'''

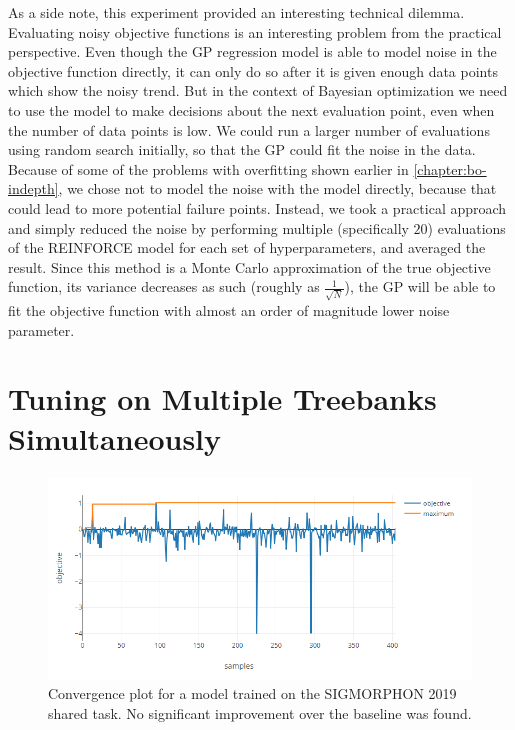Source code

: As a side note, this experiment provided an interesting technical dilemma. Evaluating noisy objective functions is an interesting problem from the practical perspective. Even though the GP regression model is able to model noise in the objective function directly, it can only do so after it is given enough data points which show the noisy trend. But in the context of Bayesian optimization we need to use the model to make decisions about the next evaluation point, even when the number of data points is low. We could run a larger number of evaluations using random search initially, so that the GP could fit the noise in the data. Because of some of the problems with overfitting shown earlier in \autoref{chapter:bo-indepth}, we chose not to model the noise with the model directly, because that could lead to more potential failure points. Instead, we took a practical approach and simply reduced the noise by performing multiple (specifically $20$) evaluations of the REINFORCE model for each set of hyperparameters, and averaged the result. Since this method is a Monte Carlo approximation of the true objective function, its variance decreases as such (roughly as $\frac{1}{\sqrt{N}}$), the GP will be able to fit the objective function with almost an order of magnitude lower noise parameter.


\section{Tuning on Multiple Treebanks Simultaneously}
\label{section:multiple-treebanks-failed}

\begin{figure}
	\begin{center}
		\includegraphics[width=1.0\textwidth]{images/sigmorphon-convergence.png}
		\caption{Convergence plot for a model trained on the SIGMORPHON 2019 shared task. No significant improvement over the baseline was found.}
		\label{figure:sigmorphon-convergence}
	\end{center}
\end{figure}

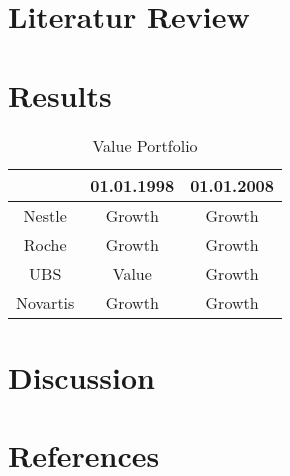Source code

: \documentclass{article}
\begin{document}
\section{Literatur Review}
\blindtext
\newpage

\section{Results}

\begin{table} [!h] \centering 
  \begin{threeparttable}
    \caption{Value Portfolio}
     \begin{tabular}{ccc}
        \toprule

             & 01.01.1998 & 01.01.2008\\ \midrule
Nestle  & Growth & Growth     \\
Roche & Growth & Growth        \\ 
UBS & Value & Growth \\
Novartis & Growth & Growth
\\ \bottomrule

\end{tabular}
\end{threeparttable}
\end{table}

\blindtext
\newpage

\section{Discussion}
\blindtext
\newpage







\section{References}
\begingroup
\renewcommand{\section}[2]{}

\endgroup

\newpage
\end{document}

'''

Each line in the listing above that contains "section" should be copied.

\section{Tuning on Multiple Treebanks Simultaneously}
\label{section:multiple-treebanks-failed}
\section{Literatur Review}
\section{Results}
\section{Discussion}
\section{References}
\renewcommand{\section}[2]{}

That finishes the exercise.